**Problem statement**
In the entries that follow, which lines hold the string "right"? List them.

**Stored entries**
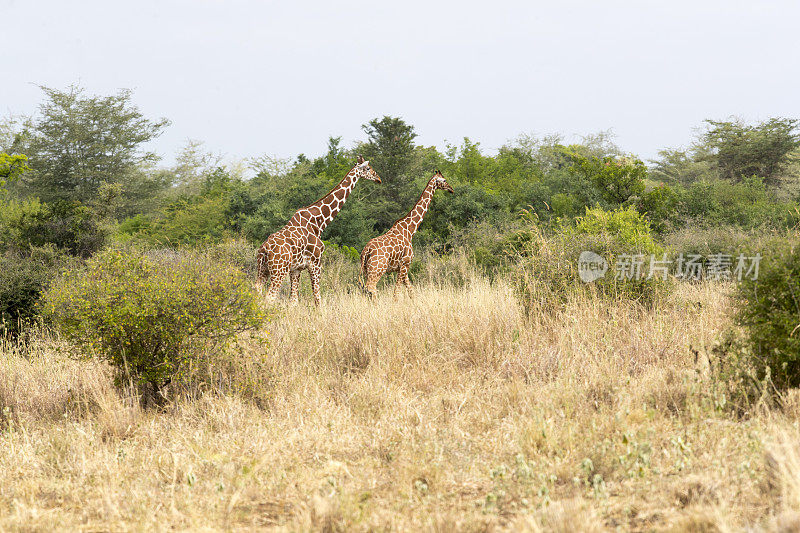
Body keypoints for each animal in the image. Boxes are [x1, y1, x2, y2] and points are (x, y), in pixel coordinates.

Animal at [256, 156, 382, 306]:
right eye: (368, 168)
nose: (379, 179)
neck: (319, 222)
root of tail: (264, 249)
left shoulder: (296, 269)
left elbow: (294, 301)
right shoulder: (316, 263)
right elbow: (317, 298)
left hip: (262, 270)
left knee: (256, 291)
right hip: (279, 271)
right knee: (270, 297)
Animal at [360, 170, 454, 298]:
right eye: (444, 180)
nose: (451, 189)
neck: (410, 230)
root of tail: (366, 250)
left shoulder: (402, 268)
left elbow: (411, 291)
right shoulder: (405, 264)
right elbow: (396, 293)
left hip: (366, 270)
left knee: (366, 291)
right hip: (377, 269)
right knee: (371, 289)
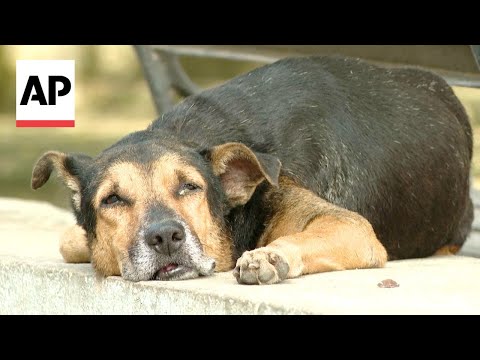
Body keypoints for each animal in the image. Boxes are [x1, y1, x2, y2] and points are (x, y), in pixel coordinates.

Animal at [31, 55, 472, 284]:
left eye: (189, 187)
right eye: (113, 200)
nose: (166, 237)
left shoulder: (353, 227)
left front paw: (270, 257)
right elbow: (71, 240)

**Written answer**
right eye: (368, 168)
right shoulder: (316, 263)
right elbow: (317, 298)
right hip: (279, 271)
right knee: (270, 297)
right eye: (444, 180)
right shoulder: (405, 264)
right elbow: (396, 293)
right hip: (377, 269)
right knee: (371, 289)
right eye: (113, 200)
right elbow: (71, 240)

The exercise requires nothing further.